I've also read Kevin Ahearn's recent letter in Science Fiction Weekly about the dying SF writer... very sad indeed. I can't express the many things I feel when I hear about an aging, formerly well-known writer whose work is now ignored or overlooked. It is easy to react with fatalism, but I don't want to do that.

We're living during a great boom for Generic Fantasy, which I see as the antithesis of Science Fiction. If I were a cynic, I'd suggest that SF writers who can't sell their work now write Generic Fantasy just to pay the bills... until times change. (One day we will refer to this period as "The Tolkien Bubble")

Generic Fantasy cannot offer the things SF can — if SF is a challenge to the imagination and the intellect, then Generic Fantasy is a security blanket and a pacifier. I have a hope, though: maybe Generic Fantasy could be infiltrated by SF from within, by novels that superficially appear to be medievalistic fantasy but actually is SF (Mary Gentle's book Ash does something like that).

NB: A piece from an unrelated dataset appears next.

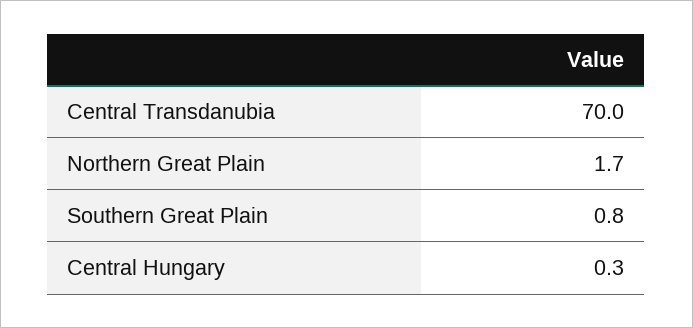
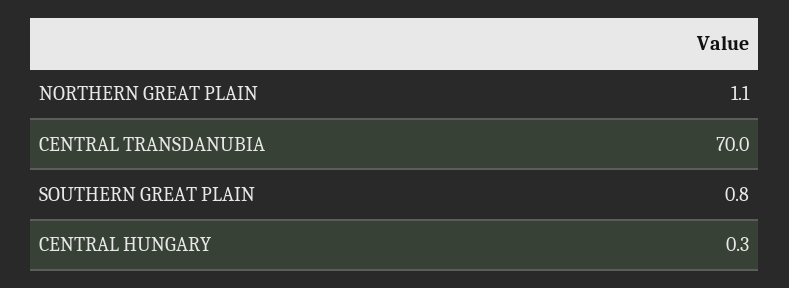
Northern Great Plain: 1.7 -> 1.1

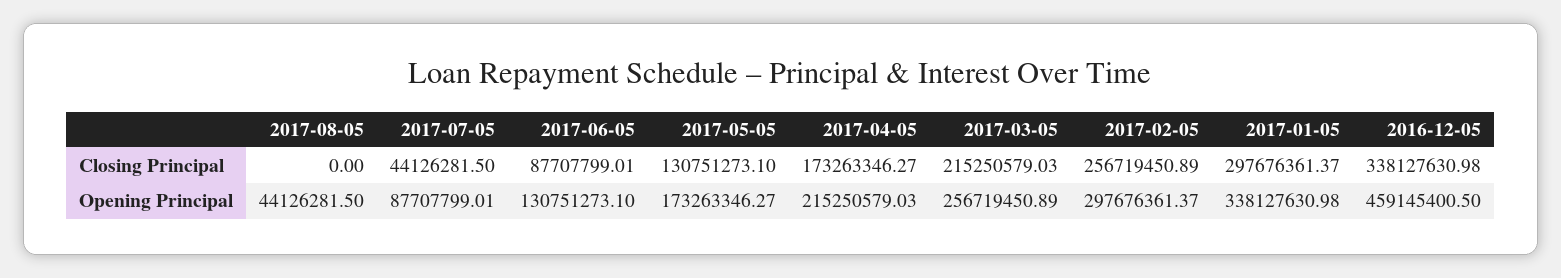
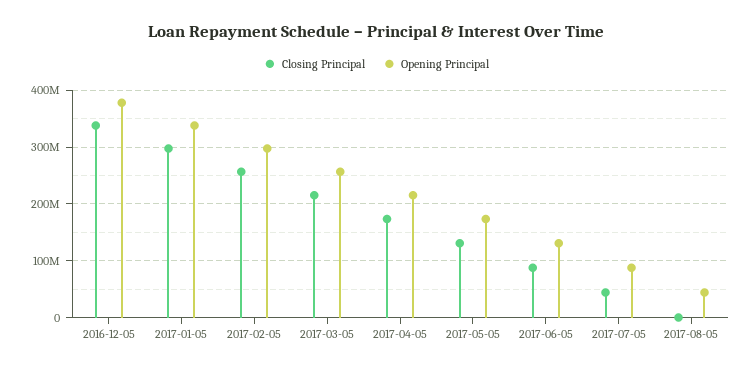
Opening Principal, 2016-12-05: 459145400.5 -> 380000000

Well, gotta stop writing this... I have a half-dozen SF novels and stories to finish, and I'm not getting any younger. Keep up the good work.

Sincerely,
A.R.Yngve
Visit my website! and read my SF stories and novels for free

Thank you for the kind compliments, A. R.! And we invite our readers to bookmark your link and to visit your website; it is colorful and very attractive. We wish you the best of luck, and we hope you’ll send something to Bewildering Stories.

The “Tolkien Bubble”? Now that’s an interesting idea. And it may be controversial. I hope our readers will write to us and let us know what they think about it.

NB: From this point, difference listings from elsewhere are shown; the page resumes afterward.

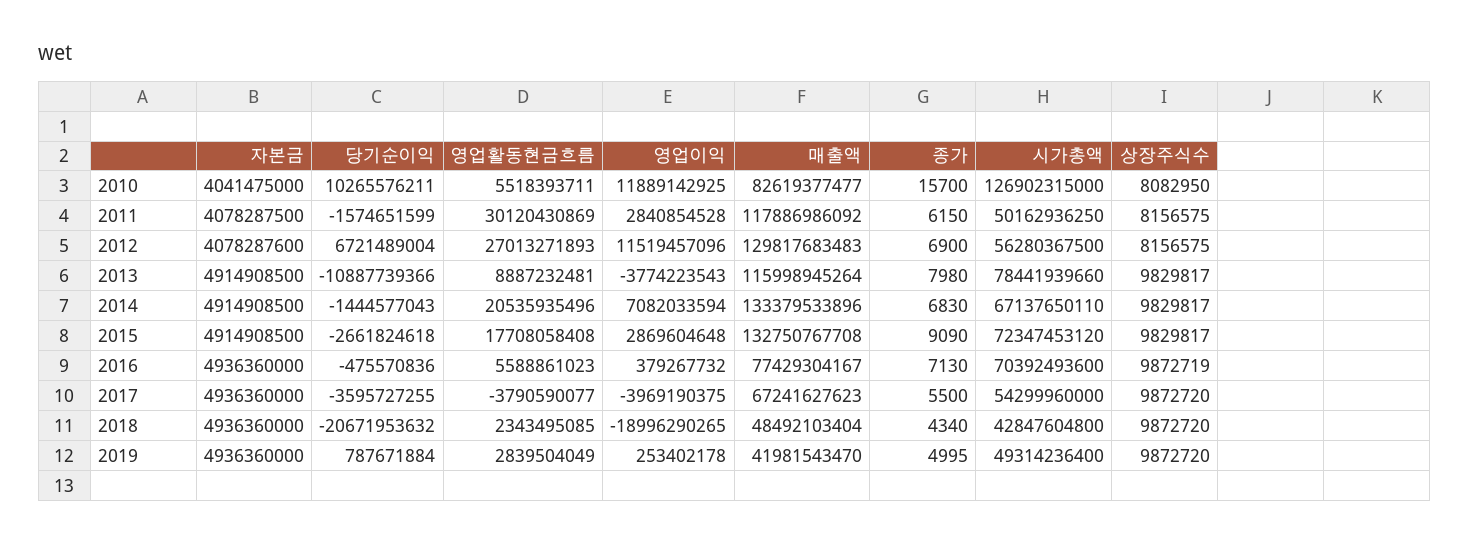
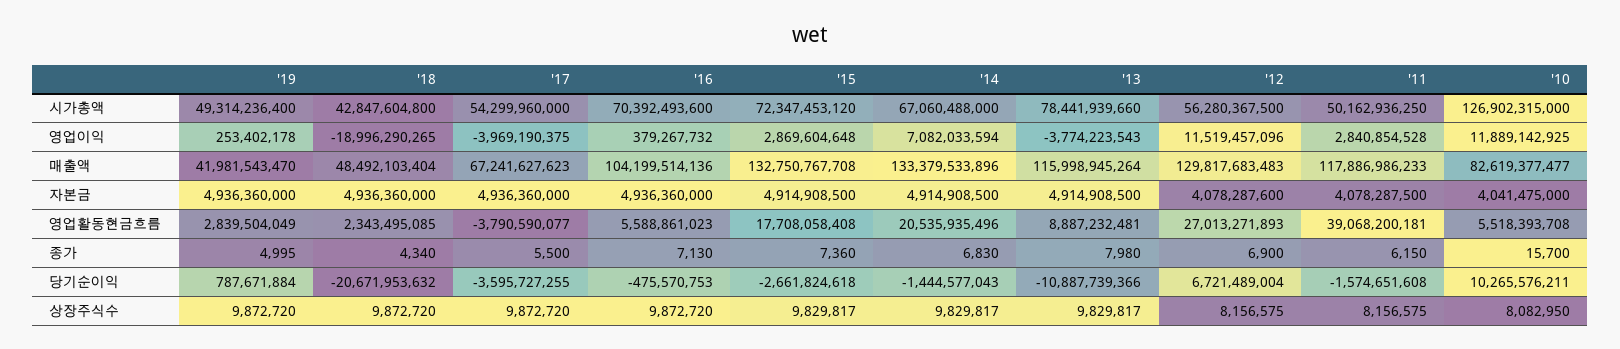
영업활동현금흐름, 2010: 5518393711 -> 5518393708
당기순이익, 2011: -1574651599 -> -1574651608
영업활동현금흐름, 2011: 30120430869 -> 39068200181
매출액, 2011: 117886986092 -> 117886986233
시가총액, 2014: 67137650110 -> 67060488000
종가, 2015: 9090 -> 7360
당기순이익, 2016: -475570836 -> -475570753
매출액, 2016: 77429304167 -> 104199514136
상장주식수, 2016: 9872719 -> 9872720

I like to cite a British author — whose name I’ve forgotten — who was interviewed by Eleanor Wachtel on CBC radio’s “Writers and Company.” The author said she considered the “successor” to Tolkien to be not J. K. Rowling but Terry Pratchett. I mentally applauded the author’s bold iconoclasm but added a snort: “He’s no successor; Tolkien was Terry Pratchett’s precursor.”

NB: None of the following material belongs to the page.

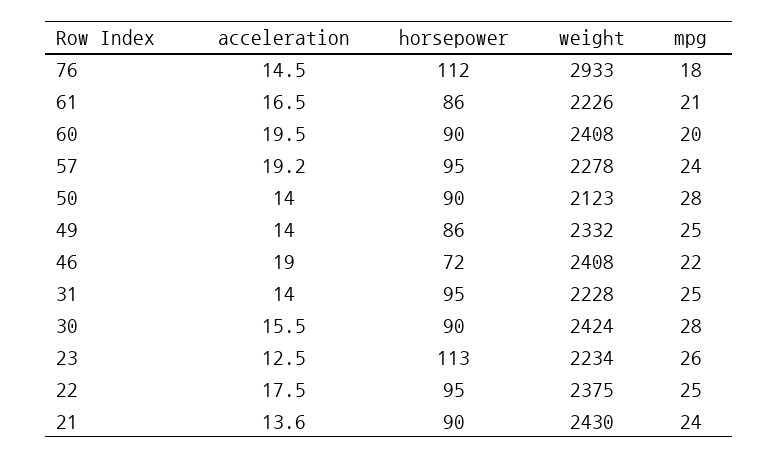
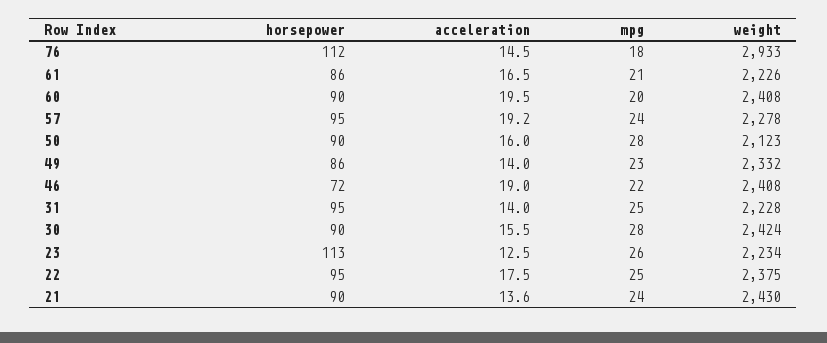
acceleration, 50: 14 -> 16
mpg, 49: 25 -> 23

The reason is outlined in Kevin Ahearn’s discussion in this issue. I tried reading Tolkien once. After twenty-five minutes of rewriting whole pages in my head, I went on strike: you couldn’t pay me enough to read him; I’d have to do as a reader all the work he didn’t do as a writer. And despite the high quality of the film versions, I find his stories boring and imitative; Terry Pratchett’s imagination shines like a nova in comparison.

I saw the film version of Harry Potter. Harry who? I keep forgetting, because the secondary characters are interesting while Harry himself is a wimp ! Where would he be if people weren’t always doing things for him? The school’s headmaster bestows an honor upon him at the end, but, I thought, quite arbitrarily. As a North American was I experiencing British culture shock? Perhaps. But I see Rowling, too, as part of the “Tolkien Bubble.”

Let’s say that Tolkien represents the genre of “generic fantasy” and Rowling, that of the fairy tale. Where does that leave Terry Pratchett? If pressed, I’d have to say “satirical fantasy,” but I really put him in a class by himself.

Will the “generic fantasy bubble” burst any time soon? It’s come and gone in various shapes and sizes for a long time. In Cyrano de Bergerac’s The Other World, the episode “Brother, Can You Spare an Eclogue?” contains two hypertext notes on the emergence of the realistic novel; they deal pretty savagely with the “generic fantasy” of previous centuries and suggest an ominous socio-political comparison with the genre’s popularity today.

For a surprise, go back to the great beginnings of the fantasy genre. Two examples in particular come to mind: the Odyssey and the Arthurian cycle. The Odyssey we all know. The story of King Arthur is purely literary: it originated in France, not in Britain. Three of the best known among the earliest stories are Chrétien de Troyes’ Erec et Enide (a novel of courtly manners), Yvain (a comic spoof on courtly love and Breton superstition), and Perceval (the spiritual calling of the courtly knight). Like the Odyssey they all shine with humor and rationalism.

Homer and Chrétien were the science fiction grandmasters of their day.